● **Your objective**
Records follow. Copy every line with "seen".
═══
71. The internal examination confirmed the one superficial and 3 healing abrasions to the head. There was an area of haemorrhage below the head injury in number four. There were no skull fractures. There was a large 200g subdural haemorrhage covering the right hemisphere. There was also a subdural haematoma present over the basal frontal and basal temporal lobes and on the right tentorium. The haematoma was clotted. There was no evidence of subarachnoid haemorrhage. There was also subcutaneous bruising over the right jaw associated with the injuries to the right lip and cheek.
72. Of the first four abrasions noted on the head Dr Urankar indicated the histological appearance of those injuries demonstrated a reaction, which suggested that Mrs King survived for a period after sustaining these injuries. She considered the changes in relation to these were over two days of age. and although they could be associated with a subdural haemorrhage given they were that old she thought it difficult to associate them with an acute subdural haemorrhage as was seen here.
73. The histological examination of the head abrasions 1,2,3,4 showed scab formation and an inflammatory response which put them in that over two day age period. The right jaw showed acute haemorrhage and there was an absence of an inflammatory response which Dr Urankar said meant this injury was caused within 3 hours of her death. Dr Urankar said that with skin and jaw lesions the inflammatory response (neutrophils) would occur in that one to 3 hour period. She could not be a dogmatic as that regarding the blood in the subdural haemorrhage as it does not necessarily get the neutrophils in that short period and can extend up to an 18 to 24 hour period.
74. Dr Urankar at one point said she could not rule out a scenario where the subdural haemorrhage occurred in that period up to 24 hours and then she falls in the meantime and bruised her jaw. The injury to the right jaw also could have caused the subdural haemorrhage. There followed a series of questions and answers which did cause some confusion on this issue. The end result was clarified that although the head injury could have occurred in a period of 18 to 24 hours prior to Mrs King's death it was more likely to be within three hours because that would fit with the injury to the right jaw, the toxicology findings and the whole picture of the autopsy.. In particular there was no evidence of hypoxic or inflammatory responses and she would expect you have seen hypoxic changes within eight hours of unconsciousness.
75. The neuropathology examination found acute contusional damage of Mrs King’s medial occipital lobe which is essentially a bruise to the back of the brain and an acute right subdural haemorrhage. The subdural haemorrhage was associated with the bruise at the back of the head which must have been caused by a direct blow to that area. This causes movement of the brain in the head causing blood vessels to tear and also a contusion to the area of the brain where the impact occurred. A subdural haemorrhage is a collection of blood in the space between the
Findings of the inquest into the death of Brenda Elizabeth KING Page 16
═══
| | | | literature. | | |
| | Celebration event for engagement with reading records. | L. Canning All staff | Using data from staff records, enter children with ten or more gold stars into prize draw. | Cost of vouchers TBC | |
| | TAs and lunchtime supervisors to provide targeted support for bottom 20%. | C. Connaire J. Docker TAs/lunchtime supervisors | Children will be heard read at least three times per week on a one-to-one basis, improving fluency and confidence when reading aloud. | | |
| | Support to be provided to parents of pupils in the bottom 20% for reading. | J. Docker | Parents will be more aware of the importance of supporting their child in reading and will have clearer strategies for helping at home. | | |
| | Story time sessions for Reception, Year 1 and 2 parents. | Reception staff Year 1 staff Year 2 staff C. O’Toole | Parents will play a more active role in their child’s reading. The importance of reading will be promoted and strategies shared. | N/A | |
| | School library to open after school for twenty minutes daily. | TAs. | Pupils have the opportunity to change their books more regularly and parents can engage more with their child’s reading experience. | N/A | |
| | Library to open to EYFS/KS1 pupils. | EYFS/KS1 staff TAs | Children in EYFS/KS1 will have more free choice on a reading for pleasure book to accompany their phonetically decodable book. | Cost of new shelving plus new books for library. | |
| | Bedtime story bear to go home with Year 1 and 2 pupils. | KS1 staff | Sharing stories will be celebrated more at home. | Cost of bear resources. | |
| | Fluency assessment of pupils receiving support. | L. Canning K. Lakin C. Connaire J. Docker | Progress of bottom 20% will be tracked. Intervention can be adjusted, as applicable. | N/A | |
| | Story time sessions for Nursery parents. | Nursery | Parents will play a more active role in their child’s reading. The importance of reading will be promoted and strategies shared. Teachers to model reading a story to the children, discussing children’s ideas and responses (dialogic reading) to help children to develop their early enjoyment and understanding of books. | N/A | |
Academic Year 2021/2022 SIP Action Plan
═══
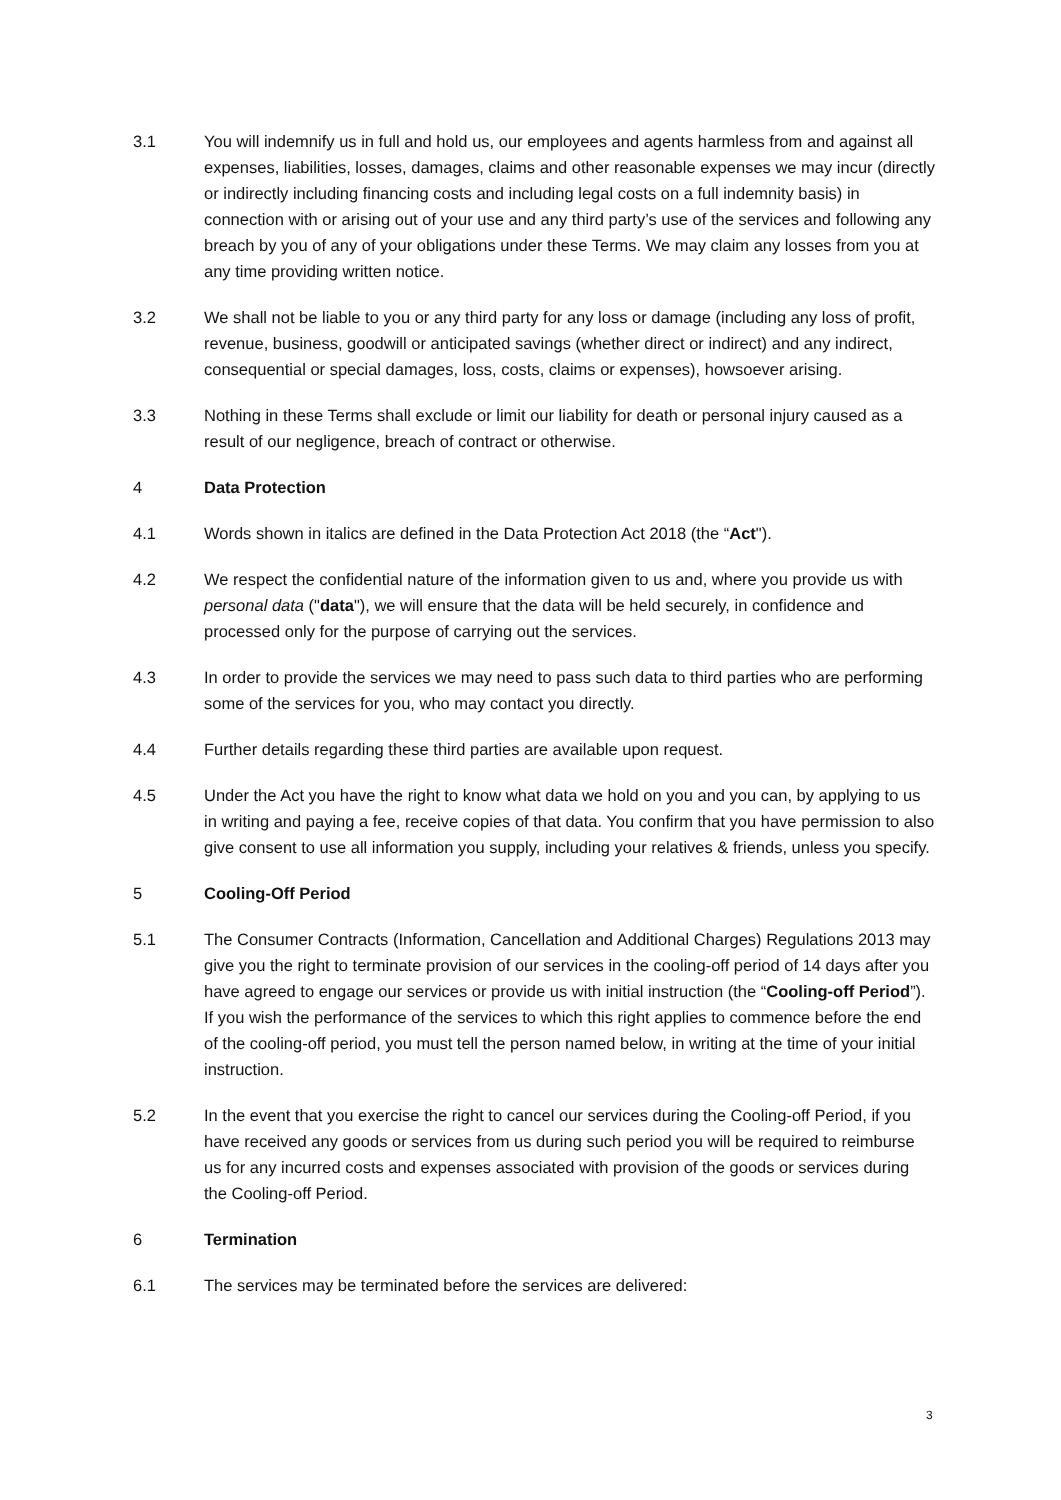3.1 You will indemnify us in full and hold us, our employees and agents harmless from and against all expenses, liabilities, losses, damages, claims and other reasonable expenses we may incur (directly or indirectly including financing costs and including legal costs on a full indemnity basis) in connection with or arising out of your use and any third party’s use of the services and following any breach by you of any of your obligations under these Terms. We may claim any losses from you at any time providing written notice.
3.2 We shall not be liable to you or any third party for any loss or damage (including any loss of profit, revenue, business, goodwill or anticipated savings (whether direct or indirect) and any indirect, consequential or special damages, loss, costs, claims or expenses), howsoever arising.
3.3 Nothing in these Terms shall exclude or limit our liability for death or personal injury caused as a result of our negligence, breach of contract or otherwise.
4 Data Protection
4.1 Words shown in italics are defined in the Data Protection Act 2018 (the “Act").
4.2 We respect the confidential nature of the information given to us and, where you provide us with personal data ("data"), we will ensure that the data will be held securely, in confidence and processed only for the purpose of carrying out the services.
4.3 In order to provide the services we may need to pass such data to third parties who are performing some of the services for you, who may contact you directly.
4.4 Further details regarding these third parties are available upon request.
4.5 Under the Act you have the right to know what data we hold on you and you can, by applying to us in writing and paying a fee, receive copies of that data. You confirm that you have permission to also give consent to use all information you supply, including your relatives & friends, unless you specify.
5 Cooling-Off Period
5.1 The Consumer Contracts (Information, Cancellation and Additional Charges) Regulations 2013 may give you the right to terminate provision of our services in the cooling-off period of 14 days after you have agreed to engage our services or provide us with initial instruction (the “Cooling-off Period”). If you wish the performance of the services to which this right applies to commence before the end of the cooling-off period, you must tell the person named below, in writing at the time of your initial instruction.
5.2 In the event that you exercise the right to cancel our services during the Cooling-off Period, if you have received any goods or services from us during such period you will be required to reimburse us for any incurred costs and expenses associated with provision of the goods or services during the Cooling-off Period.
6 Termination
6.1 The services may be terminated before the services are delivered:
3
═══
● **Your solution**
72. Of the first four abrasions noted on the head Dr Urankar indicated the histological appearance of those injuries demonstrated a reaction, which suggested that Mrs King survived for a period after sustaining these injuries. She considered the changes in relation to these were over two days of age. and although they could be associated with a subdural haemorrhage given they were that old she thought it difficult to associate them with an acute subdural haemorrhage as was seen here.
74. Dr Urankar at one point said she could not rule out a scenario where the subdural haemorrhage occurred in that period up to 24 hours and then she falls in the meantime and bruised her jaw. The injury to the right jaw also could have caused the subdural haemorrhage. There followed a series of questions and answers which did cause some confusion on this issue. The end result was clarified that although the head injury could have occurred in a period of 18 to 24 hours prior to Mrs King's death it was more likely to be within three hours because that would fit with the injury to the right jaw, the toxicology findings and the whole picture of the autopsy.. In particular there was no evidence of hypoxic or inflammatory responses and she would expect you have seen hypoxic changes within eight hours of unconsciousness.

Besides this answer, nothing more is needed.